-- Directions for this task --
Repeat every one of the rows below word for word, in the same order.

··· Material supplied

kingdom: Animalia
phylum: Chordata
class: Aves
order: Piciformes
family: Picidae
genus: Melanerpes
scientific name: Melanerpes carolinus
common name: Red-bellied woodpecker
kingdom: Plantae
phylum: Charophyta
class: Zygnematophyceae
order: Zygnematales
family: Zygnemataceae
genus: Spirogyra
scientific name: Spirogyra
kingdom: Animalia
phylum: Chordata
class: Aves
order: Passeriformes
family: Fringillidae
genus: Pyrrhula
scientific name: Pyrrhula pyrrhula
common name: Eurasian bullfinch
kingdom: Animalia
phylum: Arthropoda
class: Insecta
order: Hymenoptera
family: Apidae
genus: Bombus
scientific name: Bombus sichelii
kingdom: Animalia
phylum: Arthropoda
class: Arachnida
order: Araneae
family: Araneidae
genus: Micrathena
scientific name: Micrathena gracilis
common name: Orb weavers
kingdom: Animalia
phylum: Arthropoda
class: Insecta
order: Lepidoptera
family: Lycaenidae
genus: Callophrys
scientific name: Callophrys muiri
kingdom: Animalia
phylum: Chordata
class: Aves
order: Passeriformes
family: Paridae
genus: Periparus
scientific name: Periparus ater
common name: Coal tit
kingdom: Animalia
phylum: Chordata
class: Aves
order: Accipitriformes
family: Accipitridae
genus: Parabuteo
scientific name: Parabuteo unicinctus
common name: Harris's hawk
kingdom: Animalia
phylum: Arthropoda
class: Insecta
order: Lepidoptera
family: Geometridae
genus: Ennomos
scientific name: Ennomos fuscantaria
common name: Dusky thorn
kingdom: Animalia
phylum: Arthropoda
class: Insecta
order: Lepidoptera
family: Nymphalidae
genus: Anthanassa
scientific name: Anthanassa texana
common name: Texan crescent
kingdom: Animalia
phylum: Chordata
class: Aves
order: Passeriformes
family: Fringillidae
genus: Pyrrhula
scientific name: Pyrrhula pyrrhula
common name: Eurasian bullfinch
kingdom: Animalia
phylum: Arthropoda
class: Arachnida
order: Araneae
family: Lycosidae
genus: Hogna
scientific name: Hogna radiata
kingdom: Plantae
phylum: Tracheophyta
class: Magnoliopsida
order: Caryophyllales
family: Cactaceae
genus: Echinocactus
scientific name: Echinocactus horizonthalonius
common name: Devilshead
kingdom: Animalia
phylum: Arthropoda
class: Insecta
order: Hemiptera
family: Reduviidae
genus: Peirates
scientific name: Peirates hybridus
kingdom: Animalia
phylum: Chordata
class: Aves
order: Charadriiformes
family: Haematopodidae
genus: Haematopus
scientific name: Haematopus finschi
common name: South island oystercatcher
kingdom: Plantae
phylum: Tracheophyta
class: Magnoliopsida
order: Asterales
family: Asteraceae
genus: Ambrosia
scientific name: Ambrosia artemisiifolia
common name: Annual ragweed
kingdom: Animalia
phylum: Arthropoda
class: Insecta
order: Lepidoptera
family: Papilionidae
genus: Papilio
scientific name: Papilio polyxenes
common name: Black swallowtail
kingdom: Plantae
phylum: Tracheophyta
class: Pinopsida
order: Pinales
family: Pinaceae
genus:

······

-- Answer to the task --
kingdom: Animalia
phylum: Chordata
class: Aves
order: Piciformes
family: Picidae
genus: Melanerpes
scientific name: Melanerpes carolinus
common name: Red-bellied woodpecker
kingdom: Plantae
phylum: Charophyta
class: Zygnematophyceae
order: Zygnematales
family: Zygnemataceae
genus: Spirogyra
scientific name: Spirogyra
kingdom: Animalia
phylum: Chordata
class: Aves
order: Passeriformes
family: Fringillidae
genus: Pyrrhula
scientific name: Pyrrhula pyrrhula
common name: Eurasian bullfinch
kingdom: Animalia
phylum: Arthropoda
class: Insecta
order: Hymenoptera
family: Apidae
genus: Bombus
scientific name: Bombus sichelii
kingdom: Animalia
phylum: Arthropoda
class: Arachnida
order: Araneae
family: Araneidae
genus: Micrathena
scientific name: Micrathena gracilis
common name: Orb weavers
kingdom: Animalia
phylum: Arthropoda
class: Insecta
order: Lepidoptera
family: Lycaenidae
genus: Callophrys
scientific name: Callophrys muiri
kingdom: Animalia
phylum: Chordata
class: Aves
order: Passeriformes
family: Paridae
genus: Periparus
scientific name: Periparus ater
common name: Coal tit
kingdom: Animalia
phylum: Chordata
class: Aves
order: Accipitriformes
family: Accipitridae
genus: Parabuteo
scientific name: Parabuteo unicinctus
common name: Harris's hawk
kingdom: Animalia
phylum: Arthropoda
class: Insecta
order: Lepidoptera
family: Geometridae
genus: Ennomos
scientific name: Ennomos fuscantaria
common name: Dusky thorn
kingdom: Animalia
phylum: Arthropoda
class: Insecta
order: Lepidoptera
family: Nymphalidae
genus: Anthanassa
scientific name: Anthanassa texana
common name: Texan crescent
kingdom: Animalia
phylum: Chordata
class: Aves
order: Passeriformes
family: Fringillidae
genus: Pyrrhula
scientific name: Pyrrhula pyrrhula
common name: Eurasian bullfinch
kingdom: Animalia
phylum: Arthropoda
class: Arachnida
order: Araneae
family: Lycosidae
genus: Hogna
scientific name: Hogna radiata
kingdom: Plantae
phylum: Tracheophyta
class: Magnoliopsida
order: Caryophyllales
family: Cactaceae
genus: Echinocactus
scientific name: Echinocactus horizonthalonius
common name: Devilshead
kingdom: Animalia
phylum: Arthropoda
class: Insecta
order: Hemiptera
family: Reduviidae
genus: Peirates
scientific name: Peirates hybridus
kingdom: Animalia
phylum: Chordata
class: Aves
order: Charadriiformes
family: Haematopodidae
genus: Haematopus
scientific name: Haematopus finschi
common name: South island oystercatcher
kingdom: Plantae
phylum: Tracheophyta
class: Magnoliopsida
order: Asterales
family: Asteraceae
genus: Ambrosia
scientific name: Ambrosia artemisiifolia
common name: Annual ragweed
kingdom: Animalia
phylum: Arthropoda
class: Insecta
order: Lepidoptera
family: Papilionidae
genus: Papilio
scientific name: Papilio polyxenes
common name: Black swallowtail
kingdom: Plantae
phylum: Tracheophyta
class: Pinopsida
order: Pinales
family: Pinaceae
genus:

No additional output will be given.